抗議自体は別に失策ではなかったとは言うものの、抗議するのにかかったコストと、抗議したことによって拡大したメーカーと販売店の圧轢は、明らかに負の成果なんじゃないかと思いますが。あまつさえ、「合法」と明白に判断されたせいで、適当な妥協点への落し込みすらできなくなったわけで。メーカー側が総取り=断固勝訴を夢見たせいで、別の魚(自主ルールの制定)も逃したんじゃないですかねぇ、とか思うのですよ。

カードがなかったわけではなく、カードを無駄使いしてしまった結果、ってのが今の状況じゃないでしょうか。そのくせこの上「不利だ不利だ」と騒ぎ立てるってのは、あまりにもわがままなもの言いじゃねぇか、と。

@前提

著作財産権を巡る議論に関する俯瞰的雑感。あるいはあれこれ反応したい代わりとも。

目立つ争点は大別して二つ。

前者はP2P配信技術を巡る擁護派とかが使う論調。後者は反ディズニー的な運動とかに関連してくる話。

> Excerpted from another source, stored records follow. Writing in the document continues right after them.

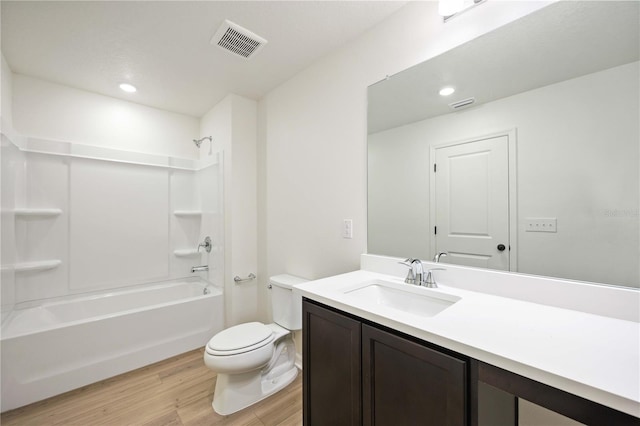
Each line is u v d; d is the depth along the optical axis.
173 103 2.77
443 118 1.34
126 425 1.50
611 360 0.62
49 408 1.64
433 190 1.38
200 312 2.45
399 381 0.87
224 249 2.63
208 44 1.80
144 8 1.47
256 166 2.70
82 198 2.45
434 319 0.87
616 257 0.90
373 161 1.63
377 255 1.61
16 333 1.70
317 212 2.00
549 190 1.03
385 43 1.57
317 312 1.19
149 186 2.82
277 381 1.87
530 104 1.08
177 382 1.91
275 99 2.42
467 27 1.26
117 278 2.61
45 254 2.26
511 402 0.96
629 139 0.88
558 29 1.03
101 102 2.56
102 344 1.95
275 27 1.64
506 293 1.11
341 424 1.08
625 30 0.90
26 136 2.19
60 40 1.75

で、よく見られるのが前者にかこつけて後者を正当化しようとする論調。これはベクトルどっち向きでもわりと一緒。これは政治活動という意味では正しい行為だが、本来わりと綺麗に分かれる別の話のような気もする。P2Pによる不当流通は阻止するべきかもしれないが、それを理由に無闇に著作財産権者の権利を拡大するのはよくない。逆に、著作財産権者の権利制限を理由に、。P2Pによる不当流通を正当化するのもよくない。

そのへんの落しどころとして、クリエイティブ・コモンズとかは良くできてるんじゃないかと思う。たとえ自分では使わなくとも、著作にまつわる権利がわりと綺麗に整理されているという一点だけで目を通しておく価値はある。

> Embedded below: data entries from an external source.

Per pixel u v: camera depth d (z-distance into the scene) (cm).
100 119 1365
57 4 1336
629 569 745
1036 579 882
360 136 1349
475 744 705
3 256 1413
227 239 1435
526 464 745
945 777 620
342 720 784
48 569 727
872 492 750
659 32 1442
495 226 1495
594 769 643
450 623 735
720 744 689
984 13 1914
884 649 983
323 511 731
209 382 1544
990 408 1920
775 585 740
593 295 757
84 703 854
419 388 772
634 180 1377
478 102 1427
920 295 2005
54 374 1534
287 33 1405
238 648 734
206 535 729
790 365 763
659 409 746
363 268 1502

(*1)現行著作権法モデルでは、基本的に活版印刷術その他の「初期コストの高い大量複製技術」のみが考慮されている。

(*2)「文化を守り育てる」って考え方。


3.26

@

「名誉棄損より著作権侵害が通りやすい」の件については大人しく「団体間抗争のとばっちりで、ただでさえ話がややこしい著作権方面に余計な判例残すなゴルァ!」とか言えばいいんじゃないか、とか思ってみるテスト。

もっとも、判例としてはクソの役にも立ちゃしない(原告の訴えが適切すぎて「はいそうですね」としか言えない)という点を考えれば、この論旨では弱いかも。

しかしながら、著作権法の本来の精神という観点で考えれば、問題の裁判はむしろ「制度の援用も甚だしい」と言われかねないようなシロモノであるとも思います。もちろん日本の法律はそのような援用を禁じてはいませんが、もしも裁判官が大岡越前や遠山金四郎だったら「大人しく名誉毀損で訴えぬかこの痴者!」とか言われて終わりだったかもしれません。

「一度こういう援用を許してしまうと、なしくずし的に後続される恐れがある。著作権法の条文の強力さを考えると、それは食い止めておくべきだったのでは」――たぶんたっちゃんの主張を大雑把にまとめるとそんな感じで、まあこれは一理ある意見だと思います。しかし、裁判官がこれを食い止めるべきかというとそれは違うような気もします。そこまで大きな(政治的な)判断を、地方裁判所が下すのは少々行き過ぎというものでしょう。

条文ばかりが法ではないし、条文よりは法本来の精神の方に重きが置かれるべきであろう、というのが私の意見ですかね。「銃を持ってもいいけれど、自衛目的以外では使うなよ」というのが近いたとえなのかもしれません。著作権法が認める権利というのはそれだけ大きいし、だからこそ、利用する方も気をつけて運用する必要があるような気がします。


3.31

@花見頃

ようやっと仕事も一段落。しばらくは平穏な日々かと思っていると体重計が大台突入を告げている。これはいかんと判断し、本格的に自転車通勤再開。

さすがに明日で四月というか、あちらこちらで桜が花を開いている。あまつさえ、実質一本しかありえない自宅から会社への通勤路は、見事に花見の名所をつっ切るような道筋だ。車通りも激しい坂道を登りながら、しばしの花見。まだ六分ほどといったところ。

ビルの日陰に包まれて、そこだけ冬の桜などもみかけつつ。